### Selected text:
►

Professional Certifications for Compliance

Do you need a certification to be compliance professional?

“Need” is not the right answer. Compliance is still a diverse and complex field, where the needs can differ remarkably from firm to firm.

I’m a bit skeptical that a generic certificate program is likely to help me much with my job or professional development. Whatever benefit comes from the program needs to balance the cost of the program and the time spent at the program’s courses (and away from the actual job).

I was contemplating the Society of Corporate Compliance and Ethics programs. They offer a Certified Compliance and Ethics Professional certification. You can combine a multi-day academy offering to meet the classroom requirements and take a test the next day.

◄

### What to do:
[1] Please copy the post on compliance certifications word for word, from "I’m a bit skeptical" to "the actual job).".
[2] In the post on compliance certifications, what certification does the Society of Corporate Compliance and Ethics offer?
The material that comes next has no connection to the post on compliance certifications.

### Extracted information:
►

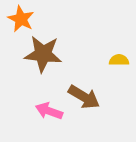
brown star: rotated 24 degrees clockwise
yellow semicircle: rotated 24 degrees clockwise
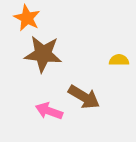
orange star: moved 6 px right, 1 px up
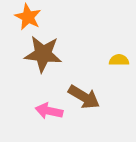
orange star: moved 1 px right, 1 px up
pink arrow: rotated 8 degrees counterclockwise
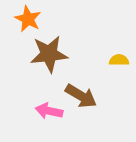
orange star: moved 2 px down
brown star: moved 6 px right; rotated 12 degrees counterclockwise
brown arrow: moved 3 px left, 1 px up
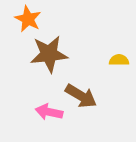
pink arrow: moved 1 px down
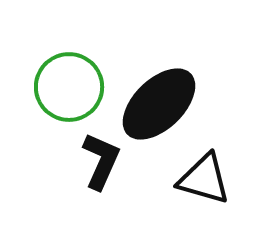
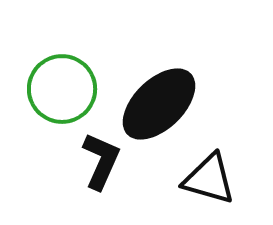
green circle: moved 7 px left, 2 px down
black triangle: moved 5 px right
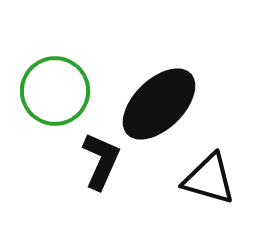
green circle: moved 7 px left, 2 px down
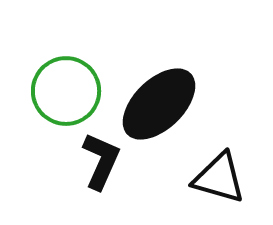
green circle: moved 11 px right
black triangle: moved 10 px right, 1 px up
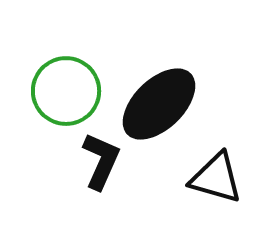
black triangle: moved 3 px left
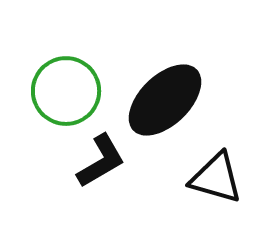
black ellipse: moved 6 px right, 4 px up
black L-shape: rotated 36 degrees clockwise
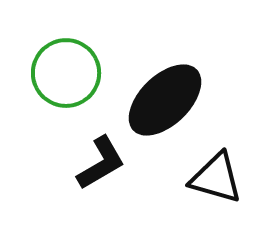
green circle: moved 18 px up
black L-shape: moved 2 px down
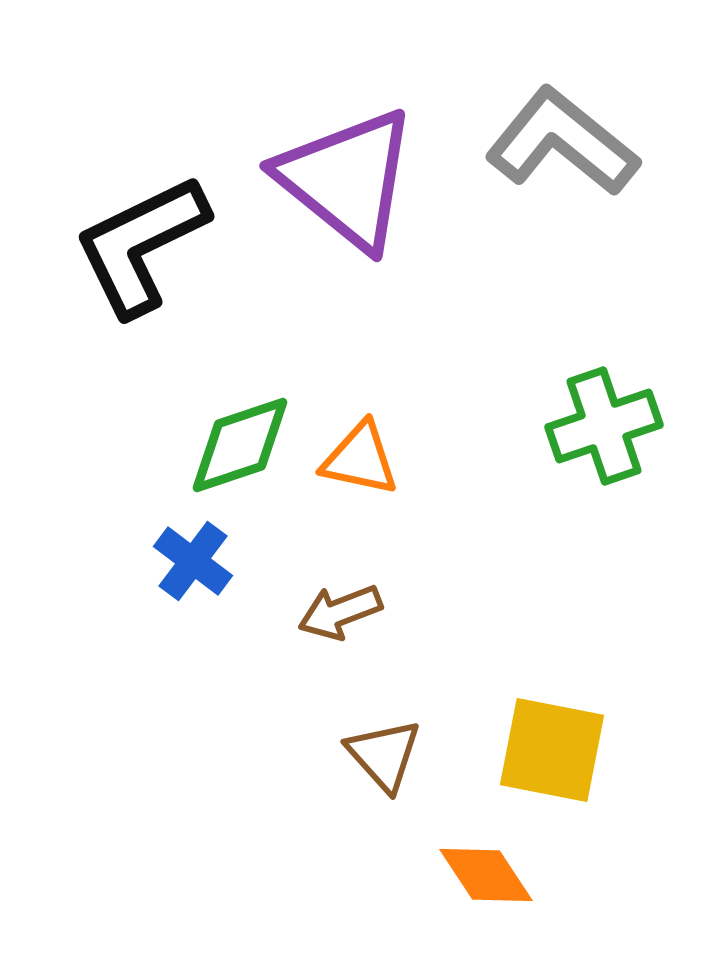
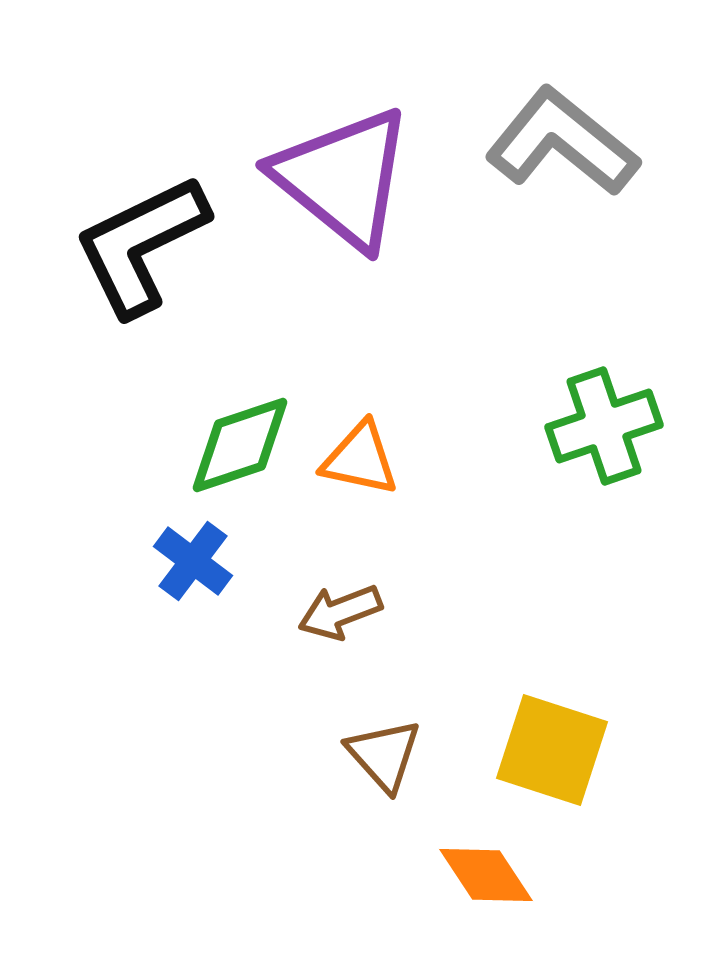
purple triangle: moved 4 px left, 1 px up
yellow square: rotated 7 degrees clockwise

◄

### Solutions:
[1]
I’m a bit skeptical that a generic certificate program is likely to help me much with my job or professional development. Whatever benefit comes from the program needs to balance the cost of the program and the time spent at the program’s courses (and away from the actual job).

[2] The Certified Compliance and Ethics Professional certification.